Reviews

What I Did Last Summer

A.R. Gurney continues his Signature residency with a homage to his childhood mentor.

Noah Galvin as Charlie and Kristine Nielsen as Anna in A.R. Gurney's What I Did Last Summer, directed by Jim Simpson, at the Pershing Square Signature Center.
Noah Galvin as Charlie and Kristine Nielsen as Anna in A.R. Gurney's What I Did Last Summer, directed by Jim Simpson, at the Pershing Square Signature Center.
(© Joan Marcus)

The romantic war-torn America of 1945 is the backdrop for A.R. Gurney's semiautobiographical story of summer love. What I Did Last Summer, the second work of Gurney's Pershing Square Signature Center residency, is set on the shores of Lake Erie where an all-American 14-year-old boy comes of age while his father is overseas. The shell of the play is an archetypal period piece, where boys will be boys and girls will ride in cars with them, despite their better instincts. Beneath that, however, is an imaginative riff on this era of cookie-cutter living, shaken by the profound platonic romance that unfolds between a boy and the teacher who shows him his own potential.

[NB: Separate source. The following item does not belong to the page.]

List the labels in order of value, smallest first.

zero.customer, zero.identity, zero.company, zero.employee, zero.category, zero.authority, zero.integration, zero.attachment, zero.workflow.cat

"This is a play about me when I was fourteen," says Charlie — Noah Galvin's gelled hair, high-waisted pants, and cherubic face painting an idyllic picture of 1940s American wholesomeness. Bing Crosby sings him in while opening stage directions are typed out in a projection on the back wall (a decade-appropriate design by John Narun). The world of the play is sparse, but the world of the playwright is vivid with exaggerated memories playfully brought to life via Jim Simpson's unobtrusive direction on Michael Yeargan's blank palette of a set.

The story itself is as basic as its presentation. In a nutshell, Charlie is frustrated with his molasses-paced adolescence. He yearns for a driver's license, a passing grade in Latin, and a second look from Bonny — a cute young local played by Juliet Brett with endearing teenage insecurity, particularly upon the advances of Charlie's 16-year-old Canadian pal Ted (a self-assured Pico Alexander). In the market for some "manly" work to fill his summer, Charlie lands a gig doing odd jobs for the local outcast — a quirky Boo Radley figure with Indian blood named Anna Trumbull (Kristine Nielsen), though the townies have crudely labeled her the "Pig Woman."

With wide eyes, graying braids, and a grimy pair of overalls (contrasting the rest of Claudia Brown's squeaky-clean Americana costumes), Anna very well may have a few screws loose. Still, she and her property become a kind of refuge for Charlie. His visits are an escape from his morose sister Elsie (a perfectly pouty Kate McGonigle) and mother Grace (Carolyn McCormick), who would prefer he live his life within the culturally condoned lines of 1940s America. McCormick depicts Grace as a loving, though slightly suffocating mother who constantly falls short of Donna Reed's manicured perfection. Anna, on the other hand (with whom Grace turns out to have a storied past), is a free spirit who communes with nature and lives life by the seat of her pants. She pays for Charlie's labor in art lessons, from painting to pottery to poetry, all in search of his elusive "potential" — something Charlie never even knew he possessed. Some of Anna's ultraliberal philosophies begin to seep into his vocabulary, perhaps a soundbite too many for comfort. Even so, through her voice, we can see Charlie slowly developing his own, as is the natural progression when eye-opening ideas are passed from teacher to student.

Nielsen, a Tony-nominated character actress, hits her stride in offbeat characters like Anna. Her aggressive manner is subtly threatening, and yet the energy she exudes suggests a mysterious higher plane, as if she holds the key to new, unexplored horizons. She and Galvin find a sweetness in Anna and Charlie's unorthodox bond, which, even if unhealthily codependent at times, is powerfully formative for both. Gurney uses the play to tell the story of his own childhood "Anna," adding another fascinating layer of history to the memory play and insight into its author's own creative journey. When the extraordinary product of a teacher's influence is on immediate display, that unique, indefinable relationship that shapes an artist's life gets its long-awaited due.